No fewer than 9,800 refugees from Borno State, Northeast Nigeria, sheltering in Cameroon due to Boko Haram insurgency, would be repatriated to Nigeria, an official statement said Wednesday.
Isa Gusau, the media aide to Babagana Zulum, Governor of Borno State, said in a statement seen by HumAngle that plans were ongoing to take back the Borno-refugees. They fled their hometown in the wake of recurrent attacks from Boko Haram insurgents.
Borno is the worst-hit state of the decades-long Boko Haram insurgency in the country that has killed over 40,000 people and left millions displaced with thousands seeking refuge in neighbouring countries like Cameroon.
Exasperated by economic hardship and fragility, the humanitarian crisis has worsened security situations in the Sahel region with three other countries fraught with violent attacks—Cameroon, Niger and Chad.
According to the UNHCR, over 3.4 million people have been displaced, including over 2.7 million internally displaced persons (IDPs) in Northeastern Nigeria, over 684,000 IDPs in Cameroon, Chad and Niger and 294,000 refugees in the four countries.
In 2015, leaders of the four countries met in Abuja, Nigeria’s capital to form the Multinational Joint Task Force (MNJTF) to stem the tide of violent attacks.
They have since been in collaboration to tackle the humanitarian crisis, threatening to destabilise the Sahel region.
A meeting on the tripartite (repatriation) agreement signed between Nigeria, Cameroon, and the United Nations High Commission for Refugees (UNHCR), would hold in Marwa in far north Cameroon, according to the statement.
Gusau said that Zulum and officials of the Federal Ministry of Humanitarian Affairs, Disaster Management and Social Development were already in Cameroon to facilitate the repatriation.
“Governor Zulum and officials of the Federal Ministry of Humanitarian Affairs, Disaster Management and Social Development arrived in Marwa, Cameroon, to facilitate the repatriation of the refugees,” Gusau said.

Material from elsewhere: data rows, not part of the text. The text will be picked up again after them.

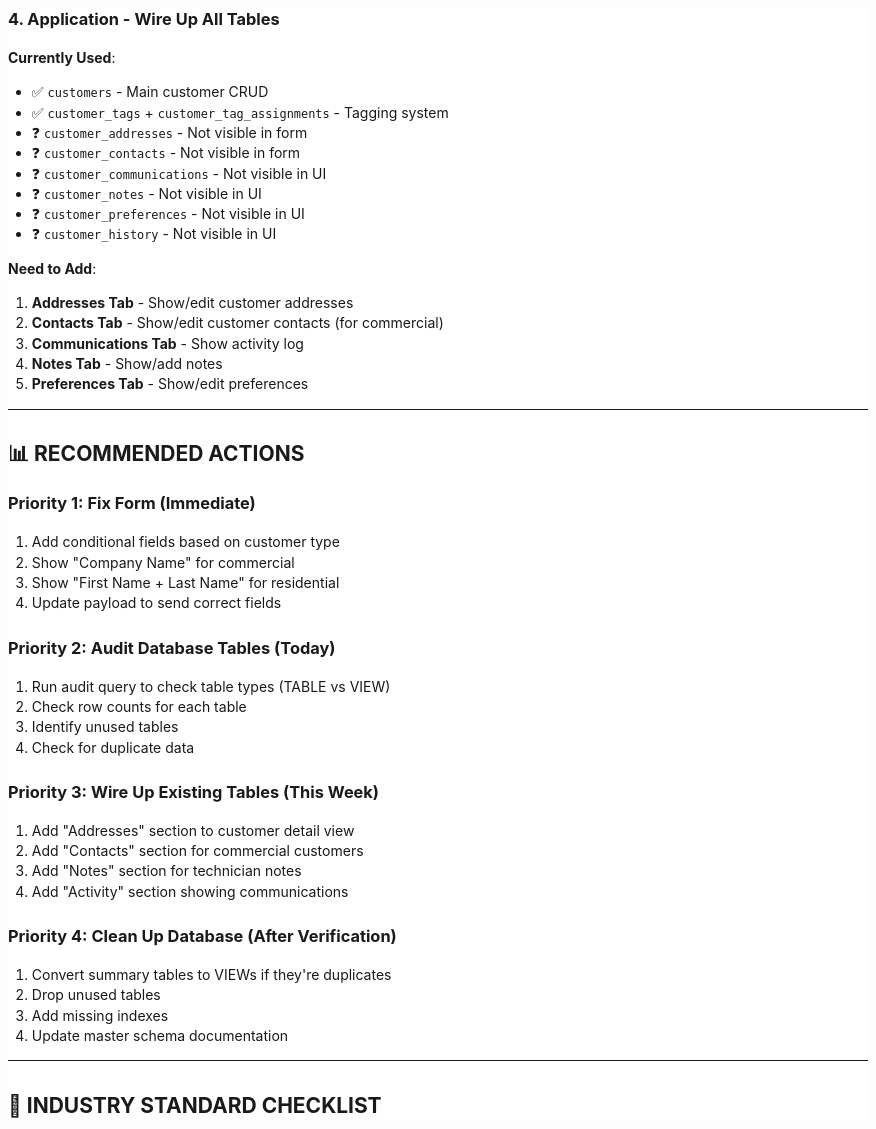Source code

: ### **4. Application - Wire Up All Tables**

**Currently Used**:
- ✅ `customers` - Main customer CRUD
- ✅ `customer_tags` + `customer_tag_assignments` - Tagging system
- ❓ `customer_addresses` - Not visible in form
- ❓ `customer_contacts` - Not visible in form
- ❓ `customer_communications` - Not visible in UI
- ❓ `customer_notes` - Not visible in UI
- ❓ `customer_preferences` - Not visible in UI
- ❓ `customer_history` - Not visible in UI

**Need to Add**:
1. **Addresses Tab** - Show/edit customer addresses
2. **Contacts Tab** - Show/edit customer contacts (for commercial)
3. **Communications Tab** - Show activity log
4. **Notes Tab** - Show/add notes
5. **Preferences Tab** - Show/edit preferences

---

## 📊 RECOMMENDED ACTIONS

### **Priority 1: Fix Form (Immediate)**
1. Add conditional fields based on customer type
2. Show "Company Name" for commercial
3. Show "First Name + Last Name" for residential
4. Update payload to send correct fields

### **Priority 2: Audit Database Tables (Today)**
1. Run audit query to check table types (TABLE vs VIEW)
2. Check row counts for each table
3. Identify unused tables
4. Check for duplicate data

### **Priority 3: Wire Up Existing Tables (This Week)**
1. Add "Addresses" section to customer detail view
2. Add "Contacts" section for commercial customers
3. Add "Notes" section for technician notes
4. Add "Activity" section showing communications

### **Priority 4: Clean Up Database (After Verification)**
1. Convert summary tables to VIEWs if they're duplicates
2. Drop unused tables
3. Add missing indexes
4. Update master schema documentation

---

## 🎯 INDUSTRY STANDARD CHECKLIST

“The 9,800 Nigerians constitute the first batch of citizens who have shown willingness to be evacuated and resettled in Bama and Banki towns.”
The media aide said the repatriation plan was necessitated after refugees at the Cameroonian refugee camp had requested the governor to facilitate their return to their home state during one of the governor’s visits in September 2019.